What it does is writes 0x1F into the buffer and then it writes 8 bytes of data. First 4 bytes are ppm_decoded_level and then 4 bytes which are last_pulse_len. I don’t remember why, but trust me you want last 4 bytes (last_pulse_len)
When you get those 4 bytes, you need to put them into int32 and then divide by 1000000 to get ms value, like this one:
But first you need to print missing frames. Lowering CAN baud rate might help. Try CAN_SPEED_100KBPS instead of CAN_SPEED_500KBPS. Don’t forget to change CAN BAUD rate on VESC as well.
What you should get is 3 frames right after each other.
That’s it!! It’s working! Hats off to you Roman! .
I adjusted the baud rate down to 125kbps in my arduino sketch, the VESC, and the DieBieMS. Unfortunately the DieBieMS stopped communicating when I did this. I think I’ll write Danny @JTAG about why that might be. But I cut the DBMS out of the CAN network and talked directly ESP32 to VESC I’ve now got two FILL_RX_BUFFERs frames and a PROCESS_RX_BUFFER frame upon each request.
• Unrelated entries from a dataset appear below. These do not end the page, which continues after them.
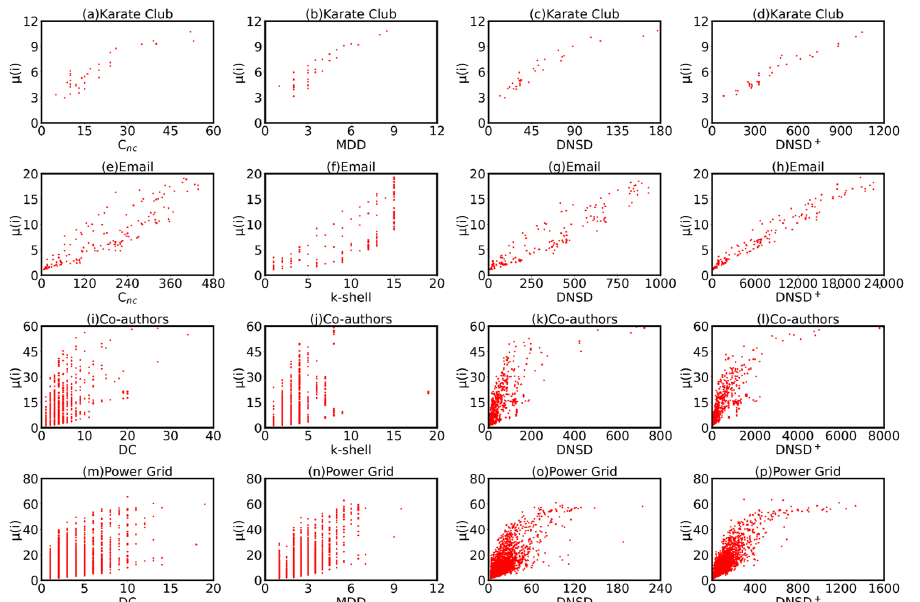
Figure 4. The spreading capacity measured by the SIR simulation in the different networks plotted with the different ranking methods: Karate Club ( a – d ); Email ( e – h ); Co-authors ( i – l ); and Power Grid ( m – p ). α is set to 0.5 and β is set to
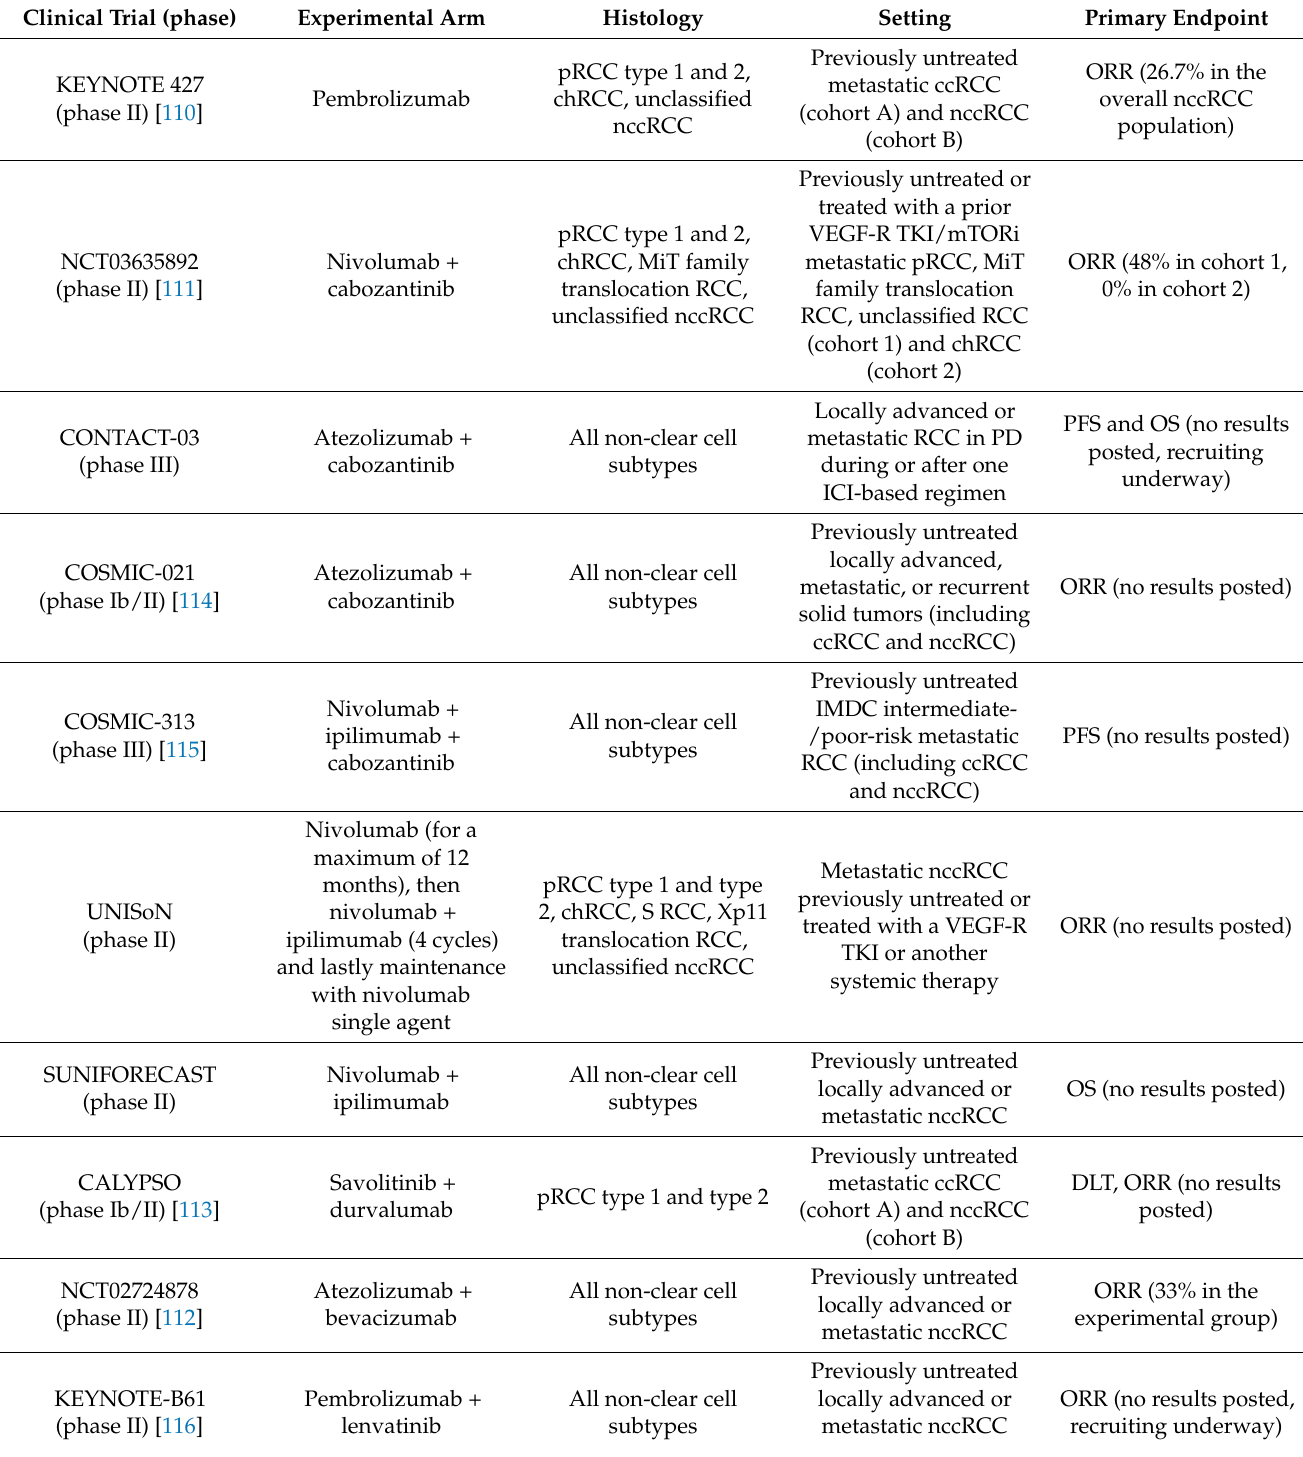
Table 3. A summary of the main published and ongoing phase II and III studies evaluating immunotherapies in non-clear cell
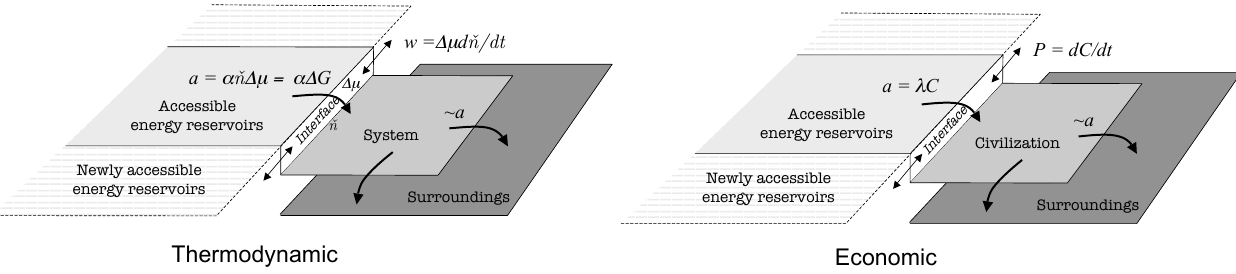
Fig. 1. Schematic for the thermodynamic evolution of an open system, and its hypothesized economic rep- resentation. Energy reservoirs, civilization, and its surroundings lie along distinct constant potential surfaces. The number of material units ˘ n defining an interface between civilization and energy reservoirs determines the speed of downhill energetic flow at rate a , in proportion to a fixed specific potential difference ∆ µ and rate coefficient α . The interface itself grows or shrinks at rate w due to a net flux convergence into civilization. In a positivefeedback,interfacegrowthatrate d ˘ n/dt expandsenergeticflows a byextendingcivilization’saccessto previously inaccessible energy reservoirs at rate da/dt . Fiscally, wealth C is proportional to both the interface size ˘ n and the rate of primary energy consumption a . The GWP P represents the net expansion of wealth at rate dC/dt due to interface growth. C and a are linked through a constant λ . See the text and Garrett (2011) for details.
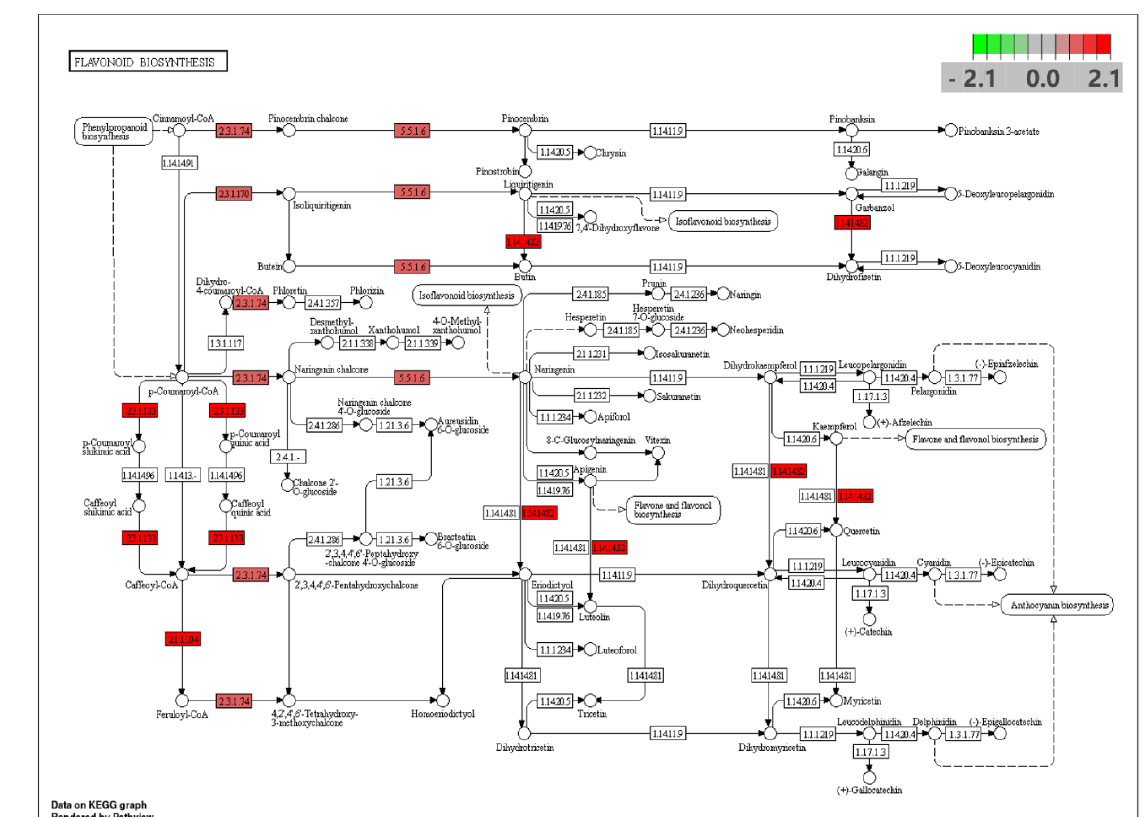
Figure 7. Genes upregulated in the KEGG pathway are designated in red. ( A ) Biosynthetic pathway of phenylalanine. ( B ) Biosynthetic pathway of flavonoid.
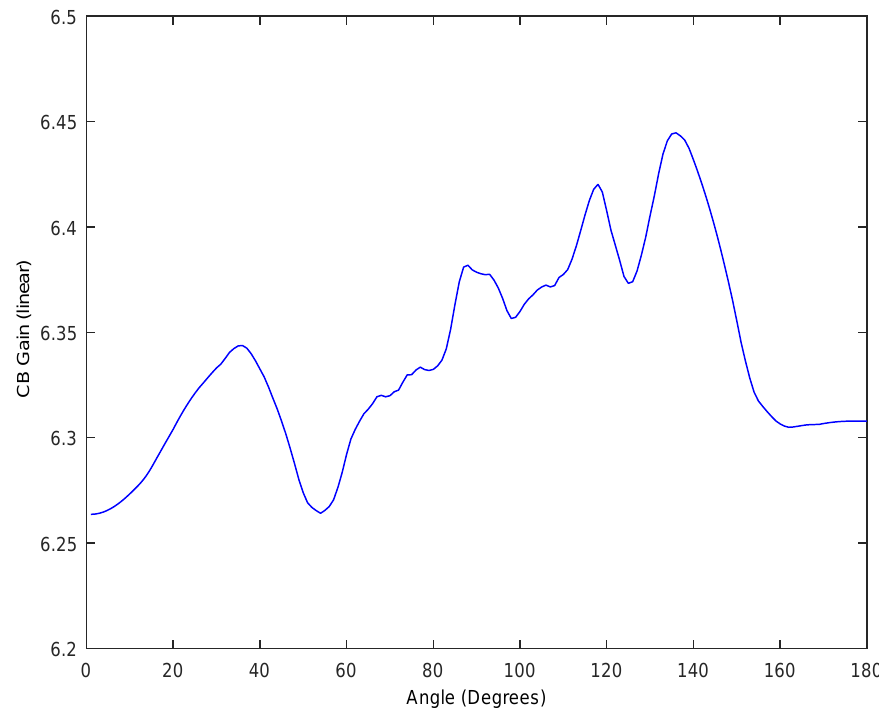
Figure 13. Average value of the planar 2D uniform array pattern calculated following a MC simulation M = 10 3 with φ = 0 ◦ and 0 ◦ < θ < 180 ◦ for 900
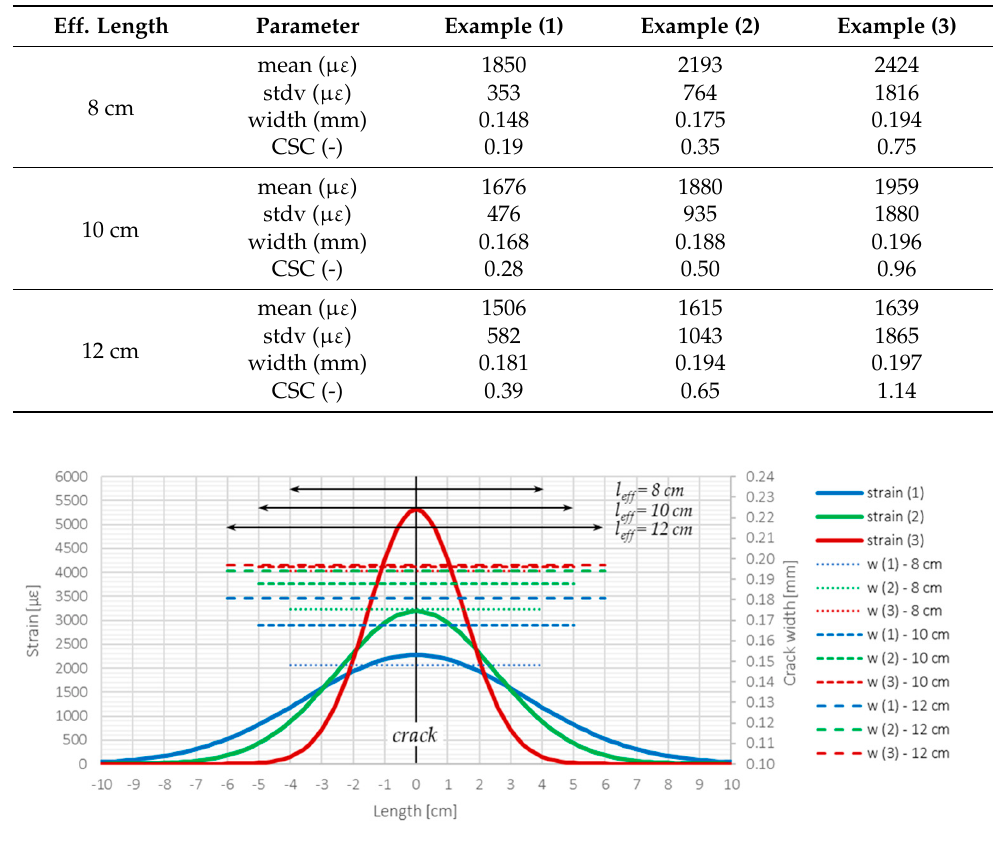
Figure 26. Graphical presentation of different strain profiles and corresponding parameters related to crack analysis (compared to Table 4).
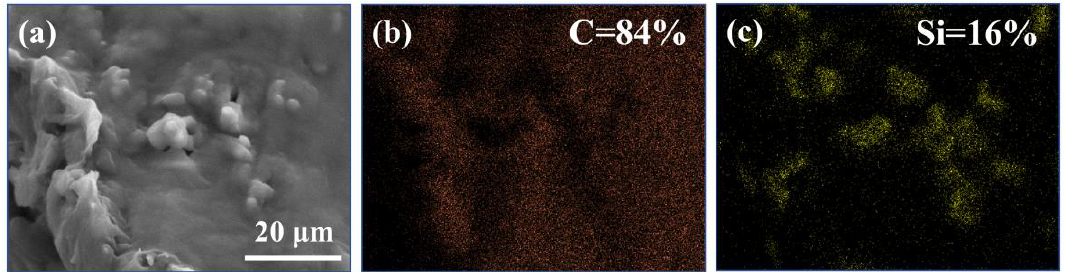
Figure 3. The EDS spectra of ( a ) the paraffin/MSA composites, ( b ) carbon element, ( c ) silica element.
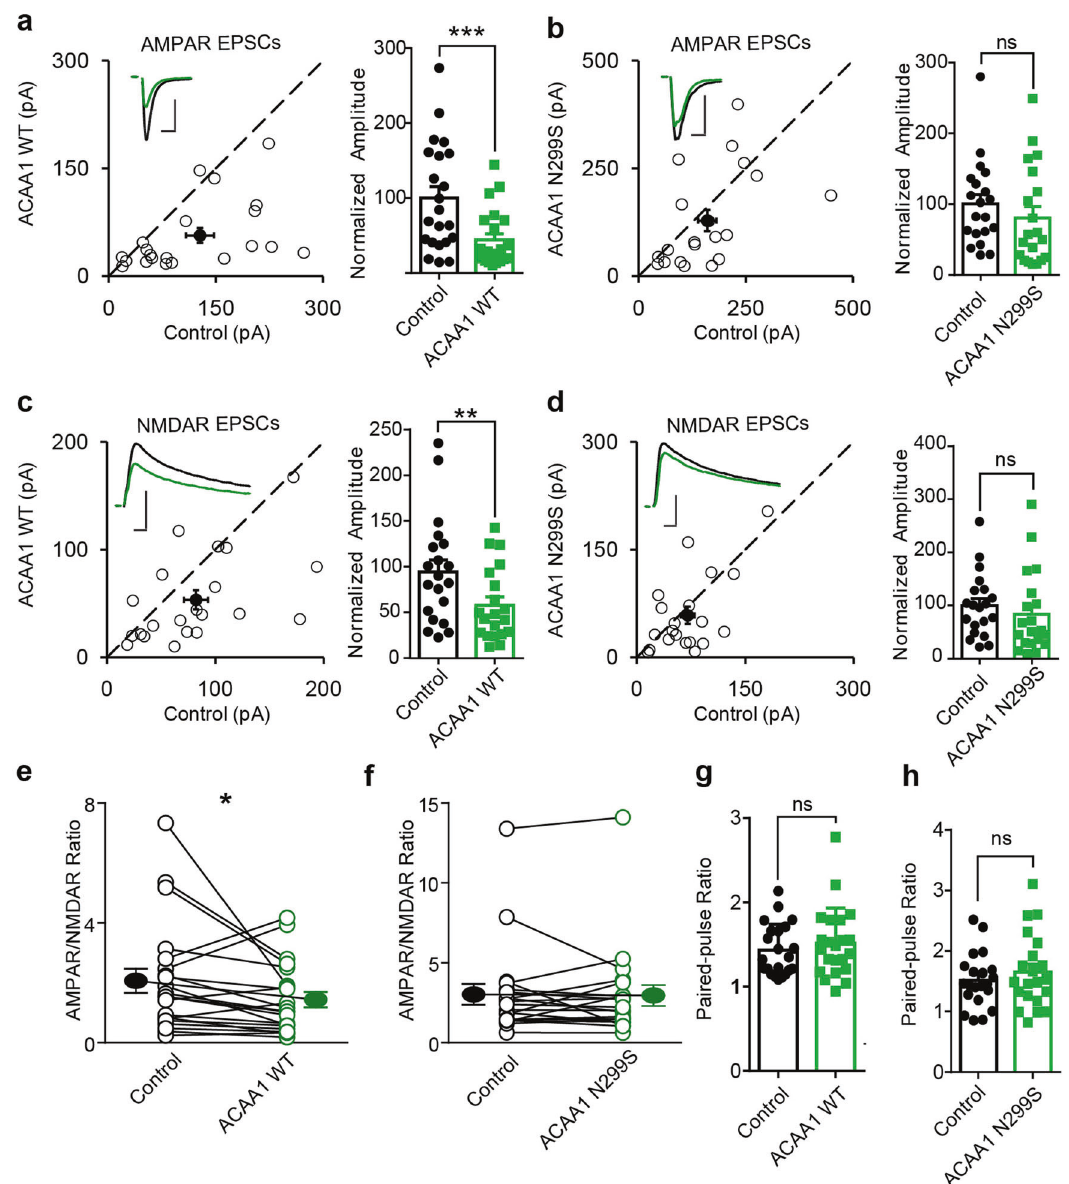
Fig. 7 ACAA1 p.N299S disturbs its physiological regulation of excitatory synaptic transmission. a – d Rat hippocampal slice cultures were biolistically transfected with expression vector of ACAA1 WT or ACAA1 p.N299S. Simultaneous dual whole-cell recordings were performed in a transfected CA1 pyramidal neuron (green trace) and a neighboring wild-type one (black trace). The evoked AMPA ( a , b ) and NMDA ( c , d ) EPSCs were measured, and open and fi lled circles represent amplitudes for single pairs and mean ± SEM, respectively. Sample current traces from control (black) and experimental (green) cells are shown as insets. Bar graphs show normalized EPSC amplitudes (mean ± SEM) of − 70 mV ( a , *** P < 0.001; b , P > 0.05) and + 40 mV ( c , ** P < 0.005; d , P > 0.05) presented in scatter plots. The scale bars for representative EPSC traces are 100 pA/25 ms ( a ) and 50 pA/25 ms ( b – d ). e , f Difference of AMPA/NMDA ratios recorded from neurons overexpressing ACAA1 WT (* P < 0.05) or ACAA1 p.N299S ( P > 0.05) compared to the respective wild-type (Control) ones. g , h No change in paired-pulse ratio of the second EPSC over the fi rst EPSC from neurons overexpressing ACAA1 WT ( P > 0.05) or ACAA1 p.N299S ( P > 0.05) relative to the control neurons. All the statistical differences are estimated relative to the respective control neurons, with a two-tailed Wilcoxon signed-rank sum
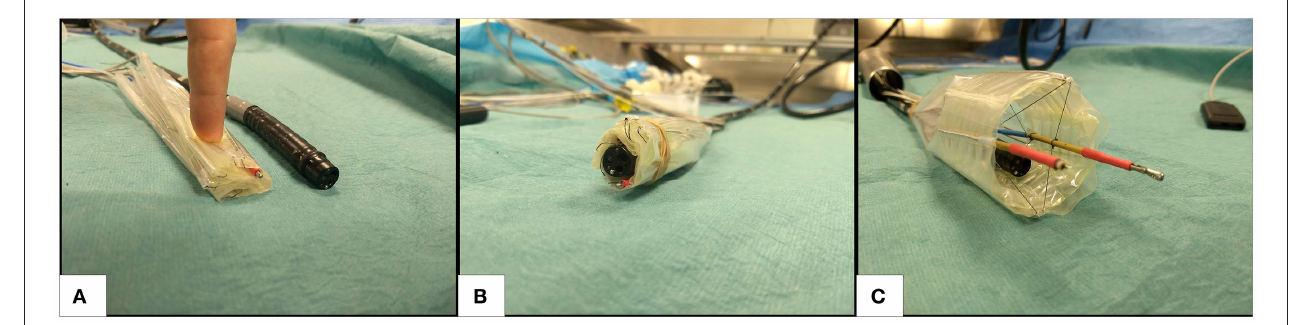
FIGURE 1 | Deployable cable-driven parallel robot (A) folded beside 12mm diameter flexible endoscope (black) (B) undeployed robot placed around flexible endoscope (C) inflatable structure deployed and force-transmission cables pretensioned to allow the two surgical instruments (anchored inside gold and red shafts) to be controlled by changing each cable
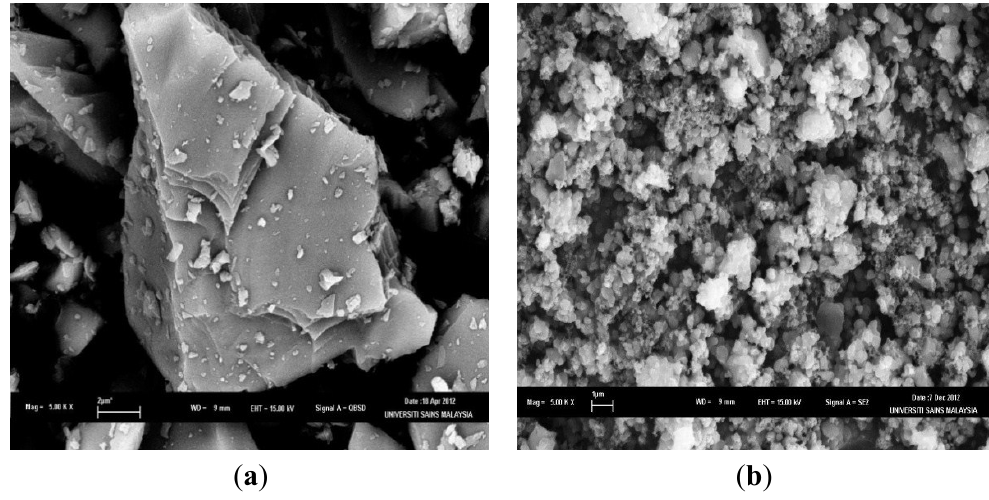
Figure 1. SEM images of ( a ) powdered silicon and ( b ) porous silicon (PS) powder after 4 min of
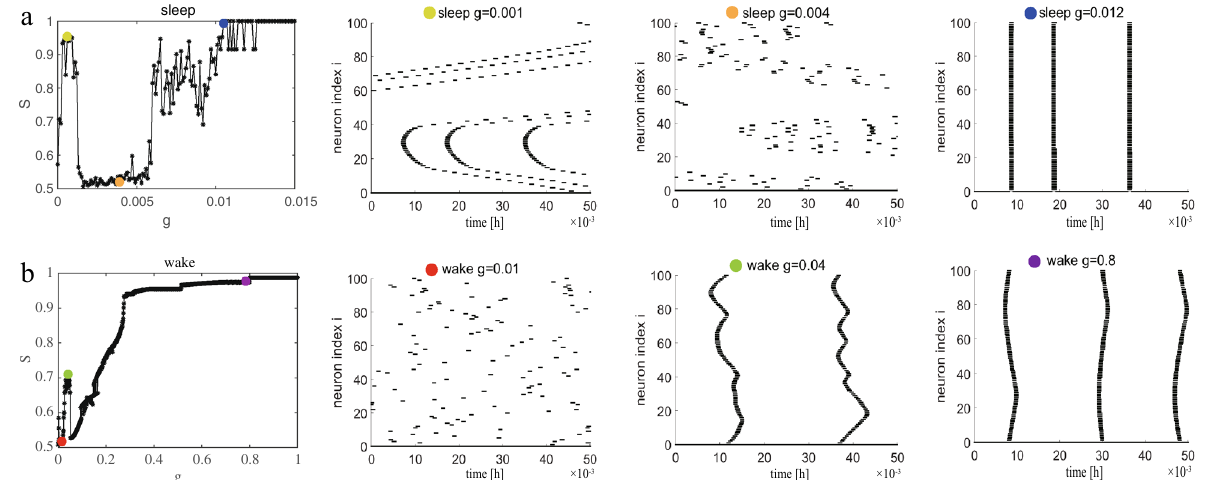
Figure 2. Synchronization diagrams of the coupled neurons in ring-shaped regular network with ( k = 4 ) during sleep and wake. ( a ) The global order parameter S and corresponding raster plots during sleep. ( b ) The global order parameter S and corresponding raster plots during when g is increased further as the perspective of raster plots is the same in quality from g = 0.04 to g = 1.00 . We cannot increase g to arbitrary large values, as after a certain value (near g ≃ 1.00 ) neurons start subthreshold oscillations without spike generation 50 . We therefore conclude that neurons in ring-shaped network with purely local interactions lead to local order. Moreover, when the neural network has no random long-range connec- tions, the network can finally achieve synchronization with the increase of g during sleep but not during wake. A Comparison between Figs. 1 and 2 shows that both the synchronization diagrams ( S − g ) and the raster plots are different. It might have been inferred that the structure of the homogeneous lattice network ( k = 4 ) in Fig. 1, the way neurons are connected, would lead to a different synchronization transition pattern from that of homogeneous ring-shaped network ( k = 4 ), that is to say the influence of the long-range connections may change this phenomena. According to the results associated with Figs. 1 and 2, we can draw the following conclusions: (1) The type and shape of transition curves ( S / R − g plots) are different between sleep and wake, which may be due to the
I’m not sure that I’ll need the (last_pulse_len) value for my purposes? And I don’t think I understand what its doing in the first place.
The output from the four bytes after the COMM_GET_DECODED_PPM once converted to int32 and divided by 1000000 represent the throttle position -1 to +1 which is exactly what I had hoped for. VESC is doing the work to report % from the calibrated position in VESC Tool.
Roman thanks a bunch for the direction. I feel I cleared the first of a few hurdles finally. Off for a beer in celebration then back to it in trying to manipulate the data outside of the serial print. And also trying to figure out where these ghost frames 0x000005AE are coming from.